WICHITA, Kan. (KSNW) – Long-term climate data is an important resource. Past trends help KSN Storm Track 3 meteorologists better predict what will happen in the future.
Meteorologists and weather fans across Kansas are lucky enough to have a community-based network that collects data called the Kansas Mesonet that connects weather stations across the state.
“We report data in real-time. We collect all that data, and we provide it for decision-makers across the state and the public,” said Christopher Redmond, an assistant meteorologist at Kansas State University.
The Mesonet has been collecting data for nearly 40 years.
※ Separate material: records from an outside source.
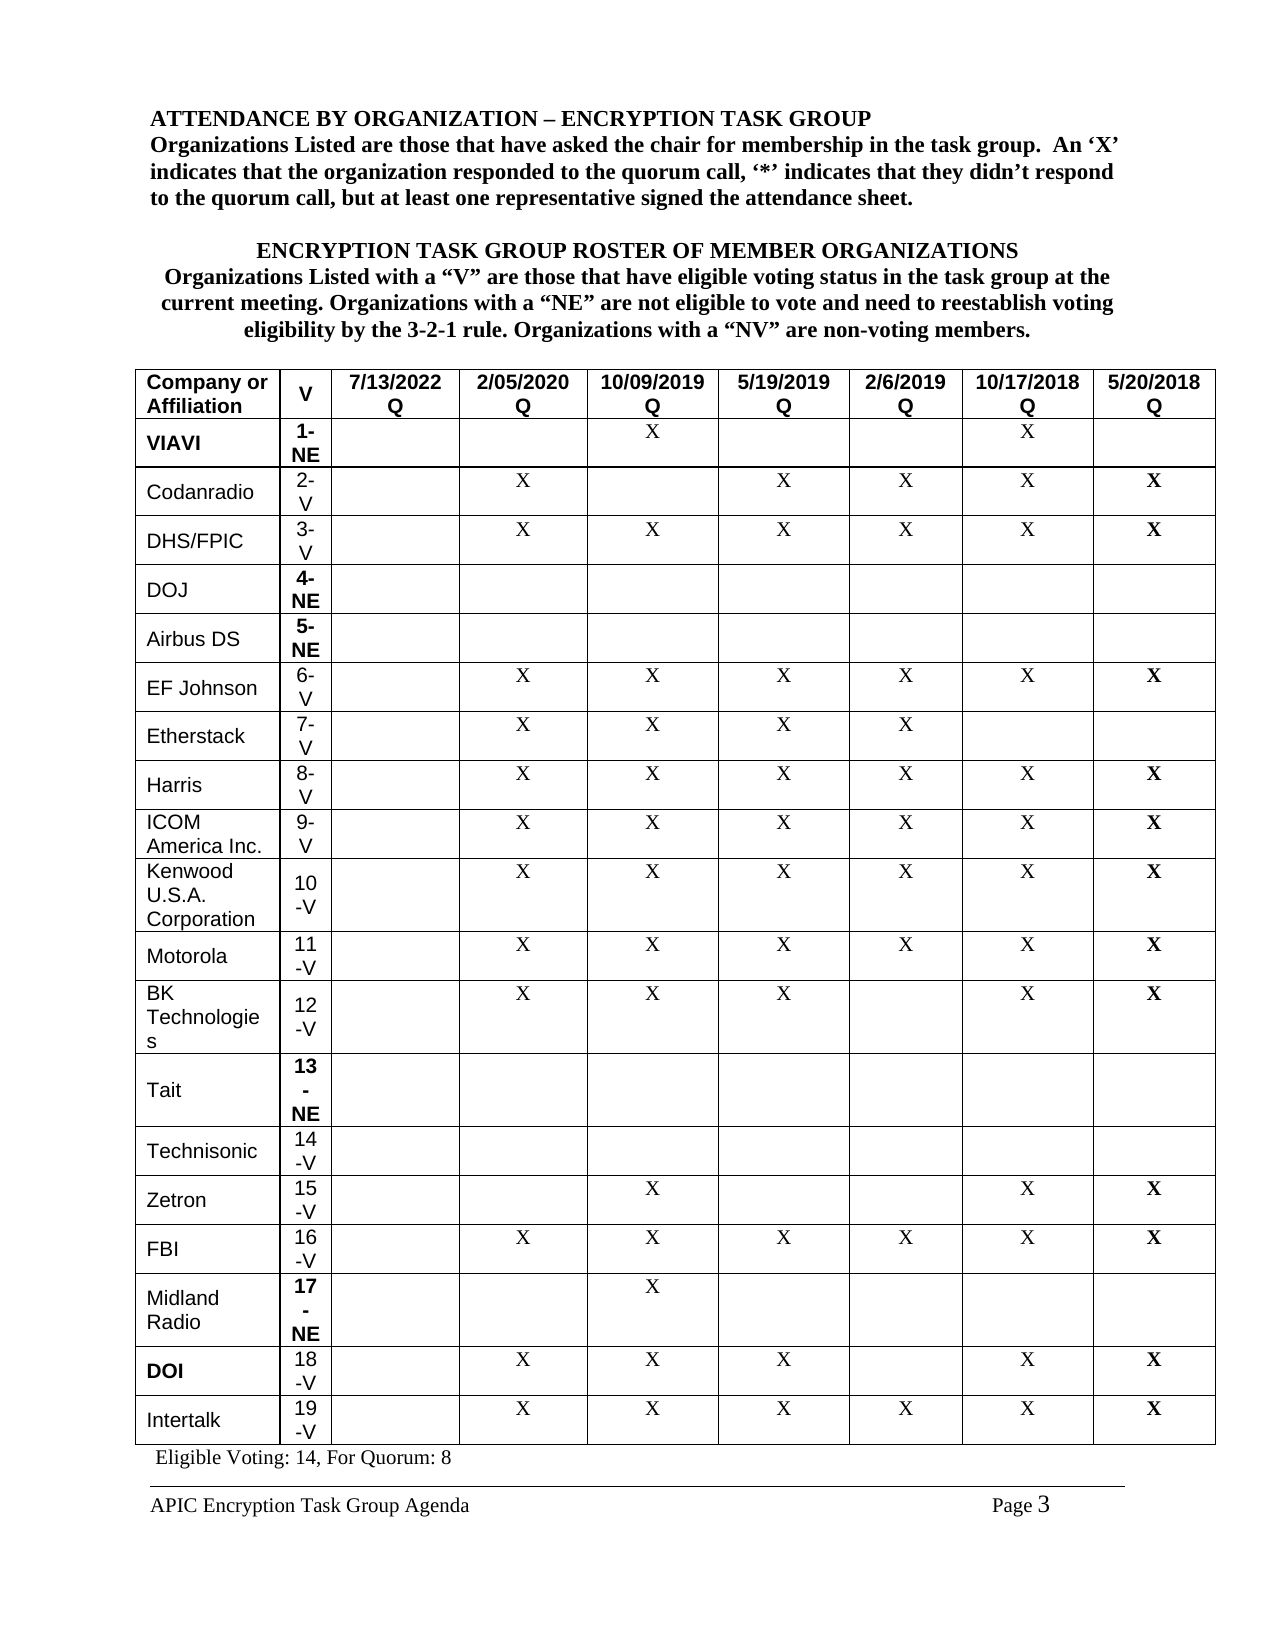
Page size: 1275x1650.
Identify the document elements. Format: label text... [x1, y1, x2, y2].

table_cell X [850, 516, 962, 564]
table_cell X [588, 1225, 718, 1273]
table_cell X [963, 761, 1093, 809]
table_cell X [719, 1347, 849, 1394]
table_cell [1094, 712, 1215, 760]
text ATTENDANCE BY ORGANIZATION – ENCRYPTION TASK GROUP [150, 105, 1125, 131]
table_cell [460, 614, 587, 662]
table_cell [460, 565, 587, 613]
table_cell X [850, 468, 962, 515]
table_cell X [460, 1347, 587, 1394]
table_cell 16-V [281, 1225, 331, 1273]
table_cell 3-V [281, 516, 331, 564]
table_cell X [719, 981, 849, 1053]
table_cell [332, 981, 459, 1053]
table_cell X [963, 1347, 1093, 1394]
table_cell ICOM America Inc. [136, 810, 279, 858]
table_header 2/6/2019 Q [850, 370, 962, 417]
table_cell [332, 859, 459, 931]
table_cell X [588, 516, 718, 564]
table_header 5/20/2018 Q [1094, 370, 1215, 417]
table_cell [719, 1274, 849, 1346]
table_cell [332, 1225, 459, 1273]
table_cell X [588, 859, 718, 931]
table_cell [963, 565, 1093, 613]
table_cell X [1094, 516, 1215, 564]
table_cell X [850, 1396, 962, 1443]
table_cell 18-V [281, 1347, 331, 1394]
table_cell [332, 1347, 459, 1394]
table_cell [1094, 1054, 1215, 1126]
table_cell X [850, 761, 962, 809]
table_cell X [460, 468, 587, 515]
table_cell X [719, 1225, 849, 1273]
table_cell X [719, 859, 849, 931]
table_cell 5- NE [281, 614, 331, 662]
table_cell [332, 663, 459, 711]
table_cell 14-V [281, 1127, 331, 1175]
table_cell Airbus DS [136, 614, 279, 662]
table_cell [963, 614, 1093, 662]
table_cell X [719, 810, 849, 858]
table_cell X [963, 468, 1093, 515]
table_cell [719, 614, 849, 662]
table_cell X [963, 810, 1093, 858]
table_header 2/05/2020 Q [460, 370, 587, 417]
table_header 5/19/2019 Q [719, 370, 849, 417]
table_cell 2-V [281, 468, 331, 515]
table_cell X [460, 761, 587, 809]
table_cell X [460, 516, 587, 564]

“They can even go back and look at some of the historical data, or they can look at precipitation over the year, they can look at soil moisture, changes with that precipitation, or they can look at soil temperature to look at planting,” said Redmond.
The Mesonet has more than 100 reporting sites in Kansas, at least one in nearly every county.
“To support that research, however, we realized quickly with time, and obviously over the last 30 years, that there’s definitely a need for weather data that’s user-friendly in the state of Kansas,” said Redmond.
CoCoRaHS is an acronym that stands for Community Collaborative Rain, Hail, and Snow network. One belongs to Sedgwick County’s Emergency Management Director Julie Stimson. She has been a CoCoRaHS observer for six years.
“I always had my own little weather stations at my house just for a hobby when there was a chance to be part of research and data collection. I just kind of thought, ‘why not,'” said Stimson. “You just do a daily report every morning at 7 a.m. if there is anything in the rain gauge, we do a measurement. It’s really easy on the app because they have an app now where you can just put the amounts in right from your phone.”
“By adding CoCoRaHS observers around our weather stations, we can verify that rain or precipitation, or rain gauges are collecting precipitation accurately,” said Redmond.
The Kansas Mesonet and CoCoRaHS work together to help paint a clear picture of precipitation.
“Then help get more observers to help develop a better climate record as we move forward,” said Redmond.
“It’s valuable information, even though it may seem like it’s not. The data is being used for good,” said Stimson.
These observations allow us to understand the future enabling improvements to short-term and long-range weather models for better forecasts.
“We really want to encourage people to continue to observe,” said Redmond.